Внизу, на корме катера, стоит высокий полисмен-араб. Заметив нас, он поспешно отворачивается, но я успеваю узнать черное неподвижное лицо Абу-аль-Фариде.
— …Шпион… стерва!.. — гремит боцман, поднимая тяжелый кулак. Полисмен отворачивается и торопливо сходит в рубку катера, прямо неся свою черную голову в белом шлеме.
…На восходе мы поднимаем отходный флаг. Я стою у штурвала. Без порывов, сплошным дыханием, с океана идет муссон.
С мостика раздается звонкий голос штурмана:
— Вира… якорь!
— Есть! — откликается боцман, и, громыхая якорными канатами, корабль разворачивается навстречу заре. Черный поселок угольщиков остается за кормой. Медленно плывет выжженный берег. Он мертв. И все мертво вокруг в желтом, тяжелом тумане: дальние причалы, баржи, даже прибой. И только впереди, за мысом, пенится высокая зыбь.
Мы проходим у самых скал, и вот всем телом я ощущаю первый слабый рывок волны.

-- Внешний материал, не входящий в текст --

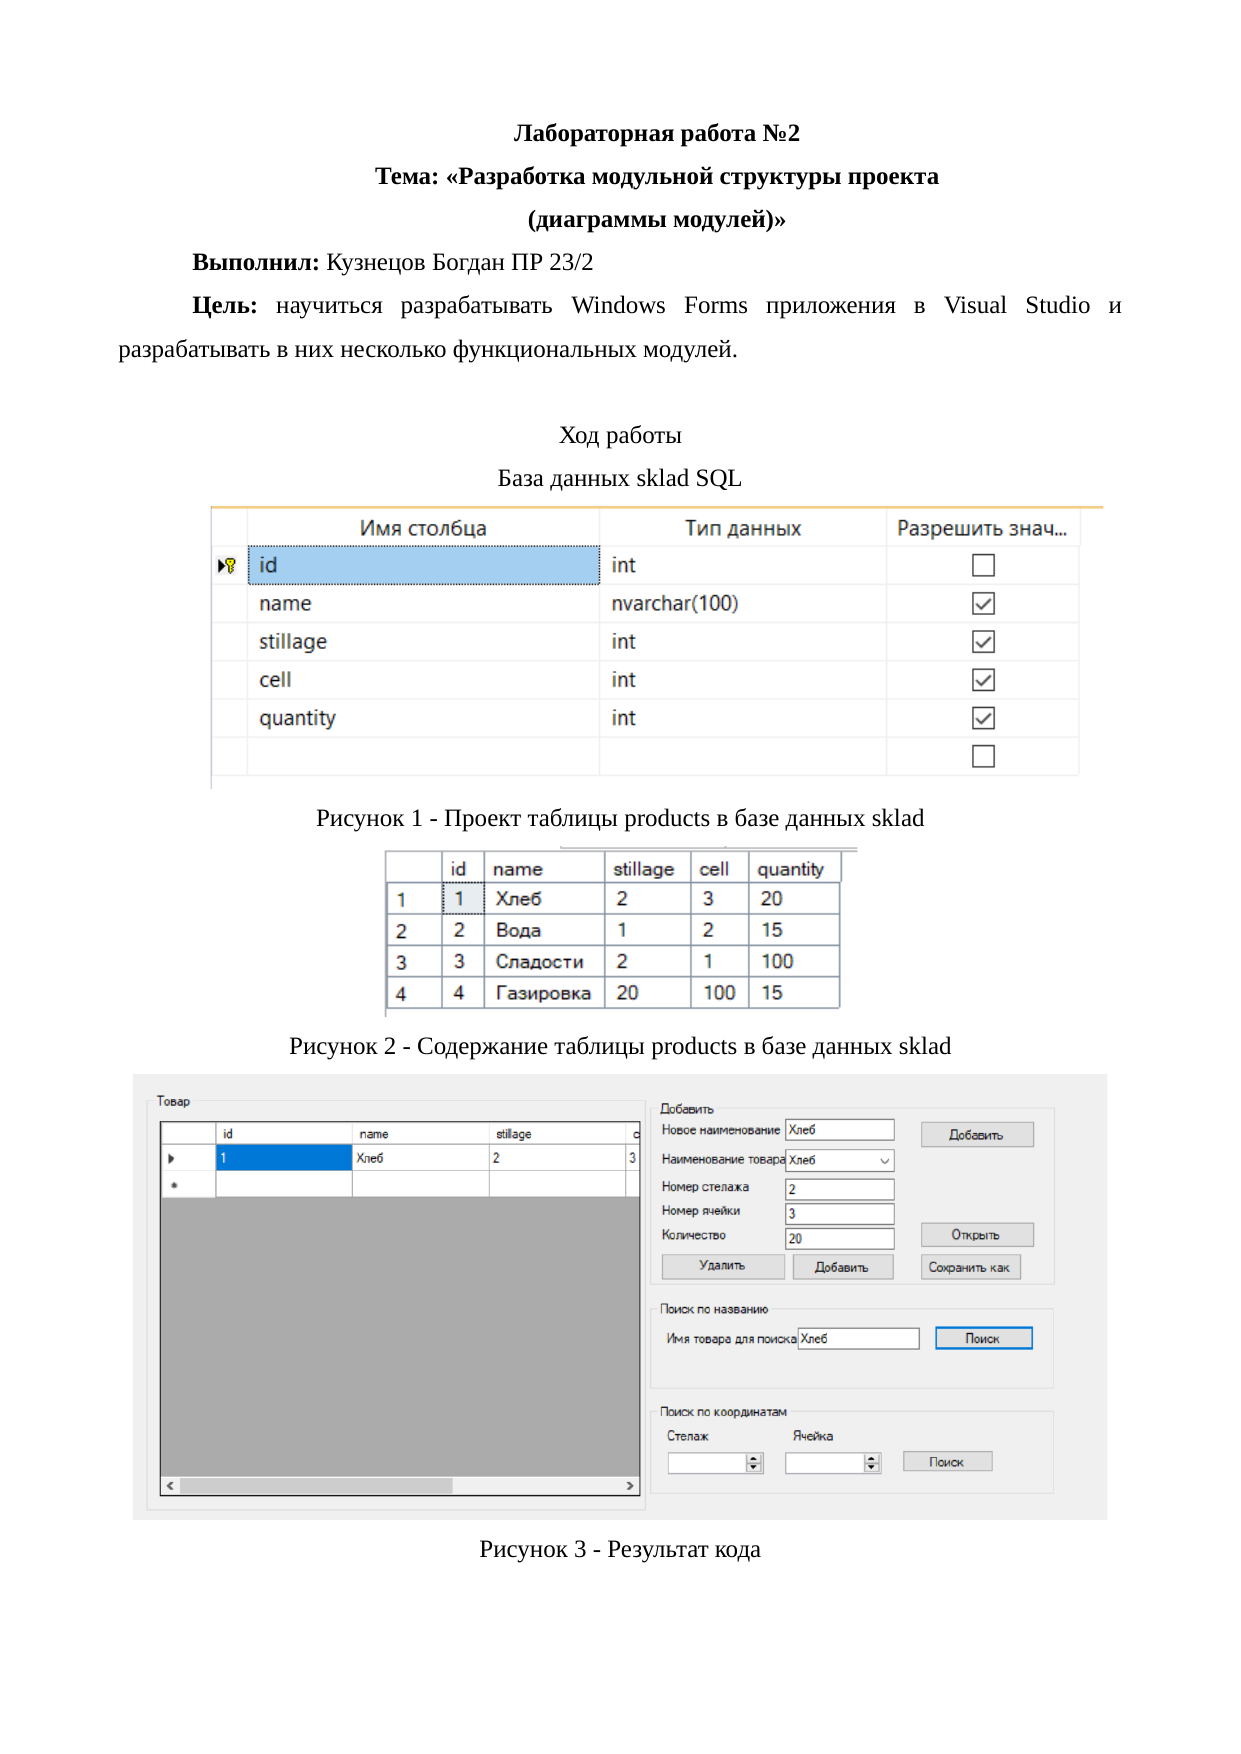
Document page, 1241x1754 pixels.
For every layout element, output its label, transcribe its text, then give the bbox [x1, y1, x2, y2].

Неожиданно из-за скалы наперерез нам выносится легкая белая шлюпка. Круто кренится парус и, затрепетав, опадает совсем. На корме, у рулевого весла, широко расставив крепкие ноги, стоит высокий голый араб. Он что-то кричит нам, размахивая руками, и, ловко подрулив, цепляется за шторм-трап. Судно не замедляет хода. К фальшборту подбегает Вася. Они говорят о чем-то несколько минут…

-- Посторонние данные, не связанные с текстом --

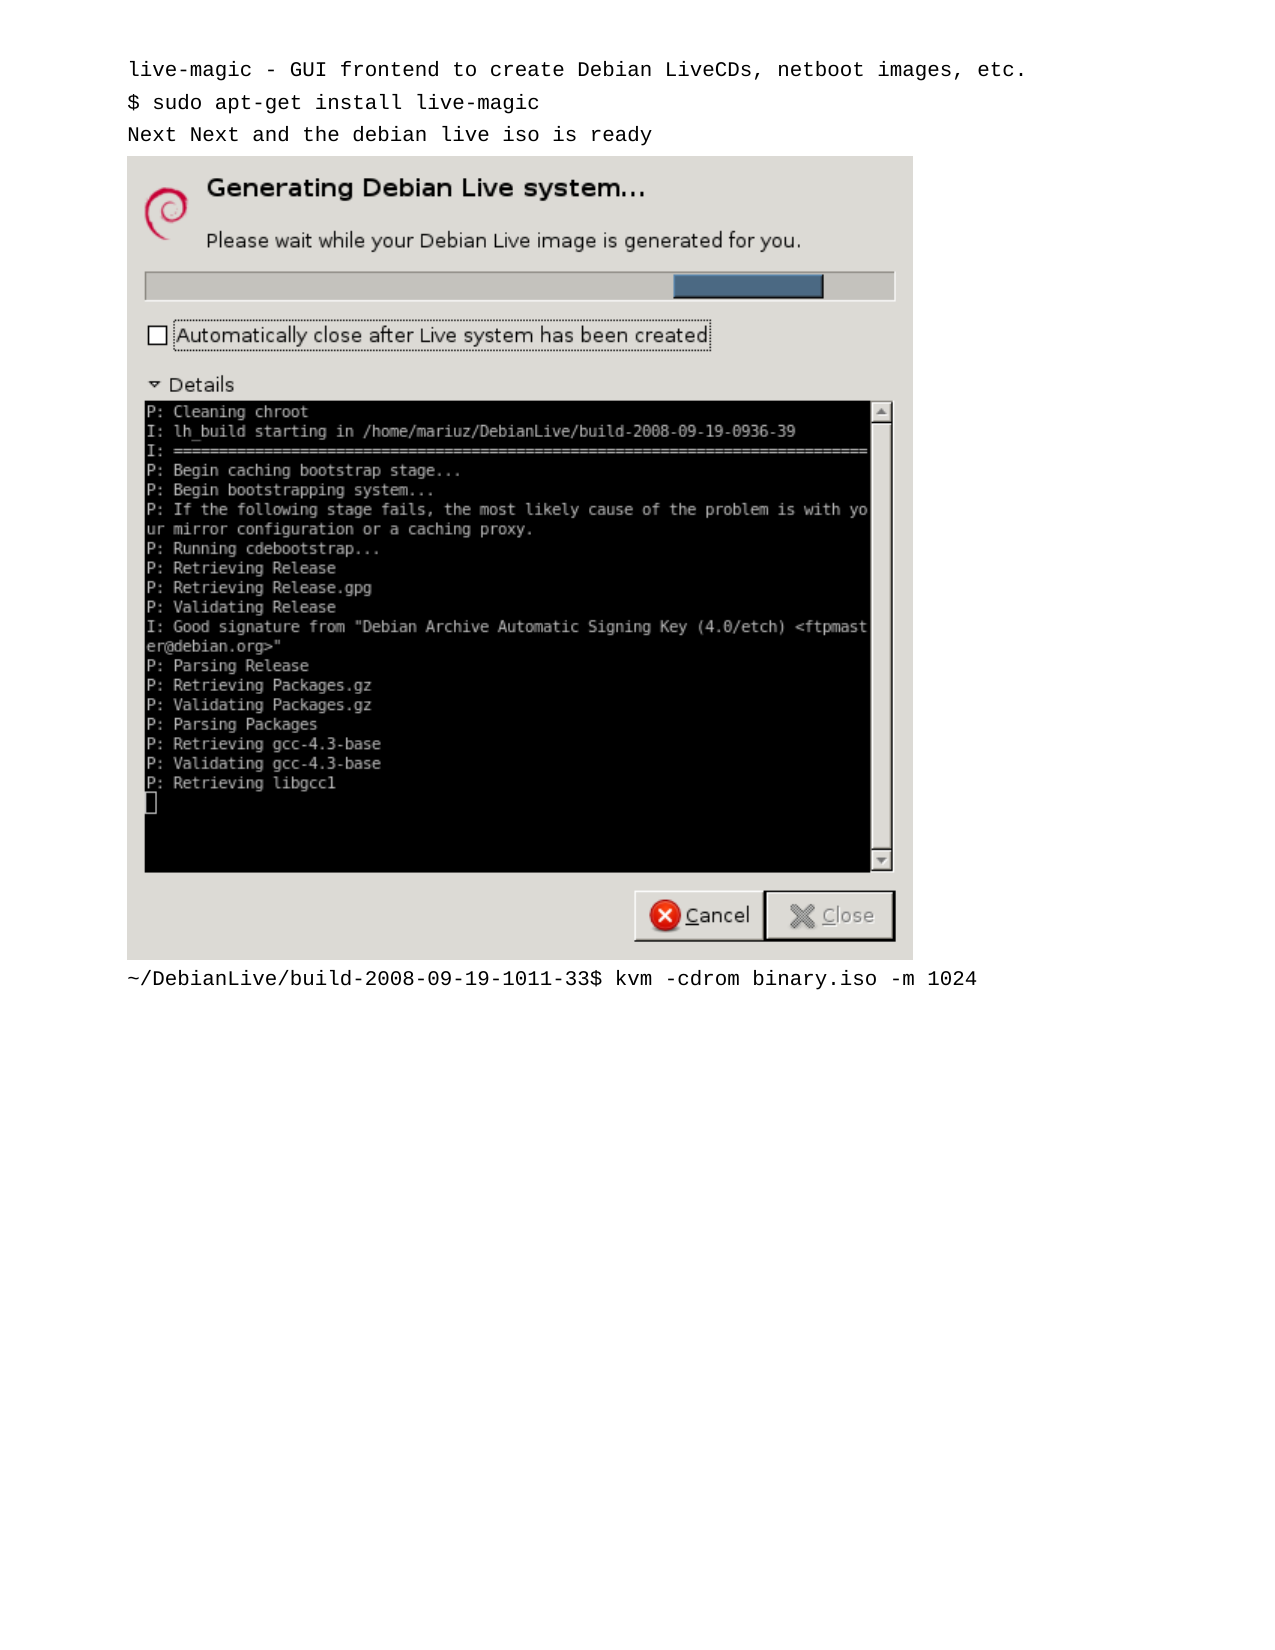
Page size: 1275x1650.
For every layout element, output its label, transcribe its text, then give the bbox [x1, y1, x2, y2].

text $ sudo apt-get install live-magic [127, 92, 1207, 115]
text live-magic - GUI frontend to create Debian LiveCDs, netboot images, etc. [127, 59, 1207, 83]
text Next Next and the debian live iso is ready [127, 124, 1207, 148]
picture [127, 156, 913, 960]
text ~/DebianLive/build-2008-09-19-1011-33$ kvm -cdrom binary.iso -m 1024 [127, 968, 1207, 992]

Я беру лево руля, серый мыс остается позади, он тяжело движется, как заслон, наглухо закрывая страшную бухту.
Высокая зыбь швыряет шлюпку. Вслед нам араб еще долго машет руками. Издали кажется: он хочет лететь.
Мы входим в пролив. Берег Аравии желт и пустынен. Справа дымится Африка; прямо — сплошной, без горизонта, океан.
Вскоре Вася приходит в рубку. В руках у него какая-то запыленная ветка без листвы. Он внимательно разглядывает ее, улыбается, качает головой.
— Вот так подарок, — говорит он весело в кладет ветку на стол.
Я не верю сначала. Но Вася громко смеется.
— Это тебе. От араба… От того, что вчера на погрузке упал. Что бы это означало? Не понимаю.
Он думает несколько минут.
— Дерево — алоэ называется. Запомни, — говорит араб. — Алоэ! Я думал, он шутит, хотел выкинуть, — так он затрясся, руками замахал… Ну, мудрецы эти арабы…
К вечеру вся команда узнает о «подарке». Мне и Васе достается на этот раз. Больше всех шутит боцман, вспоминая ученого шпика Абу-аль-Фариде.
— Эй, ты, философ! Где твоя ветка?.. — громко хохочет он.
Проходя мимо, сдержанно улыбается капитан. Он тоже уже знает о «подарке».
Разозленный Вася уходит в каюту и закрывается на ключ. Но и там ему не дают покоя. Кочегар Сердюк уныло дежурит у двери.
— Отдай, Вася, дрова… топить нечем!
Мы сидим на спардеке, когда Вася опять появляется среди нас, сияющий, с большим черным словарем в руках.